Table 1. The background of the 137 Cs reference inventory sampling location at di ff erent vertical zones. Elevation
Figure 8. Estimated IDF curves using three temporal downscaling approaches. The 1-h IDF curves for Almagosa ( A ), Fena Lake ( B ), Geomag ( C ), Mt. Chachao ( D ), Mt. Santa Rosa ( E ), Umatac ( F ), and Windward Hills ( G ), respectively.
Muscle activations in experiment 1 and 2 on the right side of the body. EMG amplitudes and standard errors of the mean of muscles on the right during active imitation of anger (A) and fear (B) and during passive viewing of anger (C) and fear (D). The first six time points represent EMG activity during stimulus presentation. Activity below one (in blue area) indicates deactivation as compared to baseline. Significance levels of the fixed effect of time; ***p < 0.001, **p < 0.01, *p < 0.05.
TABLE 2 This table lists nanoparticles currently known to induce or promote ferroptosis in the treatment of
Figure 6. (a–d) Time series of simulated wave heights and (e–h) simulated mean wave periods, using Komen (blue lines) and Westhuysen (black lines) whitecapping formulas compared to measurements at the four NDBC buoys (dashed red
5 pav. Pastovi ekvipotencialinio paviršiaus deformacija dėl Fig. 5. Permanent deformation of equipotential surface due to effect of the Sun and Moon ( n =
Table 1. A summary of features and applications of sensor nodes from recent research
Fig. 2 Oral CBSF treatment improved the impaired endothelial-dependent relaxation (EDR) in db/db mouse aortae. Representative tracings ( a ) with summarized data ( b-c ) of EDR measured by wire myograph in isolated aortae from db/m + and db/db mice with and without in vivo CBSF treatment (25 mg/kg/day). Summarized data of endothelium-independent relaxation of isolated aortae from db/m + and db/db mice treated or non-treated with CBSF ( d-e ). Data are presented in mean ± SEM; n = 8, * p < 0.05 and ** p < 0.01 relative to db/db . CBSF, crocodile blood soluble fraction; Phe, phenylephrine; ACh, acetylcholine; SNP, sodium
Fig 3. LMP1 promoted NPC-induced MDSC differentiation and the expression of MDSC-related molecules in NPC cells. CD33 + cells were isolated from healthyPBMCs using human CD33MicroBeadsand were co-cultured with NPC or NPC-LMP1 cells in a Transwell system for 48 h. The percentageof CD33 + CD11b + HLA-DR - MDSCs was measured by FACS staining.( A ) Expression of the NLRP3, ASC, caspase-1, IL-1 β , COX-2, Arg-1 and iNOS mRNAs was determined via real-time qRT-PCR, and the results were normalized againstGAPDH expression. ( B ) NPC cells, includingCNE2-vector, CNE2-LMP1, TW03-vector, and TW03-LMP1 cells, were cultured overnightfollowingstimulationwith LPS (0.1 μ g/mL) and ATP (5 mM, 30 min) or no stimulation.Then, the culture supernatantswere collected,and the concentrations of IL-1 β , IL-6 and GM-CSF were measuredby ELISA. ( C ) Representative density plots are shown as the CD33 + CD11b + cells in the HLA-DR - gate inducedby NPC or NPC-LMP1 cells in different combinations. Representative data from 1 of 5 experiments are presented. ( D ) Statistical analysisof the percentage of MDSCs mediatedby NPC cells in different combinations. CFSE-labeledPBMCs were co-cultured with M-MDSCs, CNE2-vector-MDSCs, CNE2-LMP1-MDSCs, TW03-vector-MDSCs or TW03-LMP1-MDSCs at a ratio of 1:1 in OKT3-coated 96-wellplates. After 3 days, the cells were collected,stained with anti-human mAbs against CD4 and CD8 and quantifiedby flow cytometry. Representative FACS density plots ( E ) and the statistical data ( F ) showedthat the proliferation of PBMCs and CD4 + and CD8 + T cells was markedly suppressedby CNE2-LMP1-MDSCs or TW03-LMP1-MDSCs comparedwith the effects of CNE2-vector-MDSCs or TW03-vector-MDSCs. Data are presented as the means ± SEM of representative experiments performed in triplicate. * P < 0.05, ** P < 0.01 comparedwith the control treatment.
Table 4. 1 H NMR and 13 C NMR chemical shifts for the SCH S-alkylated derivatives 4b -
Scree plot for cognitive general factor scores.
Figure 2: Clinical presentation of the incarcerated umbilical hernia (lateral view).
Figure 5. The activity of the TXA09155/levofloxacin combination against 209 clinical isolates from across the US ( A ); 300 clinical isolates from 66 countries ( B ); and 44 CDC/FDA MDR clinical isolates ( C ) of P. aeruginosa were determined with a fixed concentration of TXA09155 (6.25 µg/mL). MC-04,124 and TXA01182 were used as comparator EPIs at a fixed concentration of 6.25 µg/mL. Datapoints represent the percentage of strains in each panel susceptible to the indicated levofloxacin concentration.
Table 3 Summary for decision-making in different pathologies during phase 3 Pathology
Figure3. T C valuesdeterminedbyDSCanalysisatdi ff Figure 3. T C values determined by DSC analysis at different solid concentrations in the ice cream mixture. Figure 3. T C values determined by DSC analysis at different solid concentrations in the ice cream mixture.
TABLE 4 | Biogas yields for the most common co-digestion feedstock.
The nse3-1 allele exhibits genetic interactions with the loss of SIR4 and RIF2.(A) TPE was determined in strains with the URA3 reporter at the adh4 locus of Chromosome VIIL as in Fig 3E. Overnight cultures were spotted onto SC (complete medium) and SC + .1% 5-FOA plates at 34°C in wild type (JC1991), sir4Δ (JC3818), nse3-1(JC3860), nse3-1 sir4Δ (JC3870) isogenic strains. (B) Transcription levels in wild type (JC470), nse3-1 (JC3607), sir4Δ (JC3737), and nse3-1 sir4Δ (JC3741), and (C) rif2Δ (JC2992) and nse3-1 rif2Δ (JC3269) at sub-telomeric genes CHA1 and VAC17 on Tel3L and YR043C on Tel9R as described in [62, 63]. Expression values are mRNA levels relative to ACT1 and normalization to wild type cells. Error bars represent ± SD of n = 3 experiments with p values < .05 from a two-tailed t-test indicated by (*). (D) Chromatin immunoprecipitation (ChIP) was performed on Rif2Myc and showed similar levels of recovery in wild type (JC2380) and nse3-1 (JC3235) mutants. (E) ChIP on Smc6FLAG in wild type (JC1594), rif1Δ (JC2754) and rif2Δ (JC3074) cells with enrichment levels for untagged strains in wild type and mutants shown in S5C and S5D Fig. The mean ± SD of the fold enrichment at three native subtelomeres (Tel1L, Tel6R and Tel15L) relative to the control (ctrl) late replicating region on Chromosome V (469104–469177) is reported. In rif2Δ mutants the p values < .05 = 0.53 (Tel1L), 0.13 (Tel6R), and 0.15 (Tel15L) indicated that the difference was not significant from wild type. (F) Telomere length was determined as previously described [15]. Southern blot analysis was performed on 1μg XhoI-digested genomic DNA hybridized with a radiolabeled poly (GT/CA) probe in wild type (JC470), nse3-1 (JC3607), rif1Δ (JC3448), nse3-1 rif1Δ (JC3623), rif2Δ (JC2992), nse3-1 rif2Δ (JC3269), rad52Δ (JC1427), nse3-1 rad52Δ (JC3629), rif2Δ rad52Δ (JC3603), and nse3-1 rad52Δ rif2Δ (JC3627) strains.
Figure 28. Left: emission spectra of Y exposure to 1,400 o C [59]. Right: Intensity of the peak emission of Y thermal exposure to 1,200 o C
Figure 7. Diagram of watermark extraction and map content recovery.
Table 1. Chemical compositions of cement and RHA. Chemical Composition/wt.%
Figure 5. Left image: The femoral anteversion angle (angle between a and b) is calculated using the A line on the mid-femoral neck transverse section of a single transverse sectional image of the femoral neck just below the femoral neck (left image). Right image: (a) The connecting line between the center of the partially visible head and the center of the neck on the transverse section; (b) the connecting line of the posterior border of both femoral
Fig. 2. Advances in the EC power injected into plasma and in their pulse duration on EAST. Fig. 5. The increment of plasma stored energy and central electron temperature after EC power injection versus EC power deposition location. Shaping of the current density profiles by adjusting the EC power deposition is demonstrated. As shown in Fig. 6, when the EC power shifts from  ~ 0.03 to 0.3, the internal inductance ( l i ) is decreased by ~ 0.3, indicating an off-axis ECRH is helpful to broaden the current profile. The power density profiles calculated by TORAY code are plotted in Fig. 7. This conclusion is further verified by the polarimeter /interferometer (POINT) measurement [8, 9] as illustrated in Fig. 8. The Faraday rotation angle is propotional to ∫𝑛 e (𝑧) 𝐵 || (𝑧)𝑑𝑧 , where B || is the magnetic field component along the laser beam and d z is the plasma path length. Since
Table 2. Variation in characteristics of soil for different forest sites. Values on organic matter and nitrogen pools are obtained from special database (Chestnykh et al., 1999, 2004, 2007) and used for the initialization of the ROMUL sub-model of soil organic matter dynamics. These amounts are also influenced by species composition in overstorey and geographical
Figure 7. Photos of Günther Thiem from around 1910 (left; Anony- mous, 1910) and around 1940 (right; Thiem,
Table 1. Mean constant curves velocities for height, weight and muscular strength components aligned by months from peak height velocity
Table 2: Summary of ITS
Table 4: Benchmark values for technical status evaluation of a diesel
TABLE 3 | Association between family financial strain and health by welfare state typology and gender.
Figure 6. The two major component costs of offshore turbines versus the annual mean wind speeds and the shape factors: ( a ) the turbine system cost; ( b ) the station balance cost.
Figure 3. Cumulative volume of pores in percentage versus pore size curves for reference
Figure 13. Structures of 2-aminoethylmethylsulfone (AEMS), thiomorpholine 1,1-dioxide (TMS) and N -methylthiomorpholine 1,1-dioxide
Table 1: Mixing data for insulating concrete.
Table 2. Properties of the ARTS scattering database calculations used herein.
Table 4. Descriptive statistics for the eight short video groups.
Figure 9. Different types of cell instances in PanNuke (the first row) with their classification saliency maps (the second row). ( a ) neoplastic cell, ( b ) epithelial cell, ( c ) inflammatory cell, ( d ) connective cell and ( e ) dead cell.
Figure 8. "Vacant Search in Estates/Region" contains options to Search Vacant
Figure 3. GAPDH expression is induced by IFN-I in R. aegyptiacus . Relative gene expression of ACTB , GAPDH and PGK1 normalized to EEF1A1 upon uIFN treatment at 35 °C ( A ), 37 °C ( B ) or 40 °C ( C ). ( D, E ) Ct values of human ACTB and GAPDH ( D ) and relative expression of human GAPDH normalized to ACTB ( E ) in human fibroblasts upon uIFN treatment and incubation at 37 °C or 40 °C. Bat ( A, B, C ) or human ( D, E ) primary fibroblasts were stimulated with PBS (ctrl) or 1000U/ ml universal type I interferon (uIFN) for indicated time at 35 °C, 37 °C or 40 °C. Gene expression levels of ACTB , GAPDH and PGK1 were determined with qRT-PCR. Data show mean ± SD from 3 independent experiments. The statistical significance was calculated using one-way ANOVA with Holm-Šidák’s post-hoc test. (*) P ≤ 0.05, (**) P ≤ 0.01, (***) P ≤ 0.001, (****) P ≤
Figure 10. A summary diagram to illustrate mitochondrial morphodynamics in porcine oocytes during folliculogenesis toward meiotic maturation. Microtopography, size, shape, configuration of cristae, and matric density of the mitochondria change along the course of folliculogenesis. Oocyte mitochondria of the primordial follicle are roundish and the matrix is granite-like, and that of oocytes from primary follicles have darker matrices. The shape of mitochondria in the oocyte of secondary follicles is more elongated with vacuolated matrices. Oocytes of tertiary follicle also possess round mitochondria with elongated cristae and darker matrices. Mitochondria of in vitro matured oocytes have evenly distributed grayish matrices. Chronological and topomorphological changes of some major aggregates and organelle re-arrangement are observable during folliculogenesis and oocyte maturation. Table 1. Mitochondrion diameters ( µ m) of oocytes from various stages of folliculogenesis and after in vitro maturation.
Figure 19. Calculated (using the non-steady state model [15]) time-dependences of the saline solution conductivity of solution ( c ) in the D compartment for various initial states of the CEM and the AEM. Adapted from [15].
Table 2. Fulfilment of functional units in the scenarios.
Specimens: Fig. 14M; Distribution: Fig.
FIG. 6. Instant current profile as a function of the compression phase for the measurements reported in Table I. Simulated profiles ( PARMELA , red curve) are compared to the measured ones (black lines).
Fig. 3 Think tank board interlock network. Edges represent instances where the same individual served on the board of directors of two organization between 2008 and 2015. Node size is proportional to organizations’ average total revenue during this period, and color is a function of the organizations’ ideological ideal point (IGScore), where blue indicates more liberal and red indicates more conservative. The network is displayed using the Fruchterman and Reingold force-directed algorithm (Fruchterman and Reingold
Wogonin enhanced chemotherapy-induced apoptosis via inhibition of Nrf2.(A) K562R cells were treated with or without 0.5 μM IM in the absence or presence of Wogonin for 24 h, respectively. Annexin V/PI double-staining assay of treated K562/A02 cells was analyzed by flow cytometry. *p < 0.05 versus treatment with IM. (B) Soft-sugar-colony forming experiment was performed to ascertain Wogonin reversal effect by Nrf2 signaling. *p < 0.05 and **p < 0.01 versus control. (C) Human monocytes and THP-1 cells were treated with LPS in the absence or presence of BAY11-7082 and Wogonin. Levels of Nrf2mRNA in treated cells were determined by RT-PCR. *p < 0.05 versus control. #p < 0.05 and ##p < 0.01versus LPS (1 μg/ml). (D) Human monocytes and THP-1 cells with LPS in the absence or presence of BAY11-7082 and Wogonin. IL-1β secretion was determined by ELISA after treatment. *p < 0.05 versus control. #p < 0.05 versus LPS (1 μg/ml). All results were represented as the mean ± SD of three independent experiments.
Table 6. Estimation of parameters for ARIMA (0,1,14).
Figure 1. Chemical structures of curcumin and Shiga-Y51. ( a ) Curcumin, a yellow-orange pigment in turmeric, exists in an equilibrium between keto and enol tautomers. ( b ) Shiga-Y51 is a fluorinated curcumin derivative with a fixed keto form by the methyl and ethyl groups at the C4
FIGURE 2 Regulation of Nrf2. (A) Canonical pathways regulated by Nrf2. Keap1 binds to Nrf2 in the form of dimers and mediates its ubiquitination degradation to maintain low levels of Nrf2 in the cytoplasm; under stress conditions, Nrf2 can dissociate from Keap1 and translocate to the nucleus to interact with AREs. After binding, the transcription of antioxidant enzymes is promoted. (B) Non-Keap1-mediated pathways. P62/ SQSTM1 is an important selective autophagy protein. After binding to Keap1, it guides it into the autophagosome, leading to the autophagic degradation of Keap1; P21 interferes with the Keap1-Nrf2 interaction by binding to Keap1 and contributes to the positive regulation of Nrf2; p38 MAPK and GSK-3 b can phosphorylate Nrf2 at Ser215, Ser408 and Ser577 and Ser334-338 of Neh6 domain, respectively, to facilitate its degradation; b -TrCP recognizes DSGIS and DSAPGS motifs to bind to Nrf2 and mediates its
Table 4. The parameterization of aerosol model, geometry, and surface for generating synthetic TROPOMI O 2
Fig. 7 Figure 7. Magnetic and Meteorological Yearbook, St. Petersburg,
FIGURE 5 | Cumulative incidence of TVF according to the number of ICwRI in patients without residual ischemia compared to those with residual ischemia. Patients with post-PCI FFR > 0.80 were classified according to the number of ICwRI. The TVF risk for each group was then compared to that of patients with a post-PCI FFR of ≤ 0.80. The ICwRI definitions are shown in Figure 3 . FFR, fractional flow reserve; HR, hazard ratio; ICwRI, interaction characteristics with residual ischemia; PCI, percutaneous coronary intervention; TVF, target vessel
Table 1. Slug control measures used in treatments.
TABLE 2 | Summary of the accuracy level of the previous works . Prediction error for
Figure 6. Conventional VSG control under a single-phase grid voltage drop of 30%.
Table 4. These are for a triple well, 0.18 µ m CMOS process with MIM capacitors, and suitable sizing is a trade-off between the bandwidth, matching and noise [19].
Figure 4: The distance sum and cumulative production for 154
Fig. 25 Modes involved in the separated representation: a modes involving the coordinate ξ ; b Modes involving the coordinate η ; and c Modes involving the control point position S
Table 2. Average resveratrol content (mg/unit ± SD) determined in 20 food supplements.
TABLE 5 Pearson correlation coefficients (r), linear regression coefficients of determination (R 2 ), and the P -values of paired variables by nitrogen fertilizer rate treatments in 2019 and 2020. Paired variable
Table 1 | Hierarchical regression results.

Exercise
Print, please, the lines above from the very first through the one that holds "TABLE 2 This", both included, word for word and with nothing else.

Your response
Table 1. The background of the 137 Cs reference inventory sampling location at di ff erent vertical zones. Elevation
Figure 8. Estimated IDF curves using three temporal downscaling approaches. The 1-h IDF curves for Almagosa ( A ), Fena Lake ( B ), Geomag ( C ), Mt. Chachao ( D ), Mt. Santa Rosa ( E ), Umatac ( F ), and Windward Hills ( G ), respectively.
Muscle activations in experiment 1 and 2 on the right side of the body. EMG amplitudes and standard errors of the mean of muscles on the right during active imitation of anger (A) and fear (B) and during passive viewing of anger (C) and fear (D). The first six time points represent EMG activity during stimulus presentation. Activity below one (in blue area) indicates deactivation as compared to baseline. Significance levels of the fixed effect of time; ***p < 0.001, **p < 0.01, *p < 0.05.
TABLE 2 This table lists nanoparticles currently known to induce or promote ferroptosis in the treatment of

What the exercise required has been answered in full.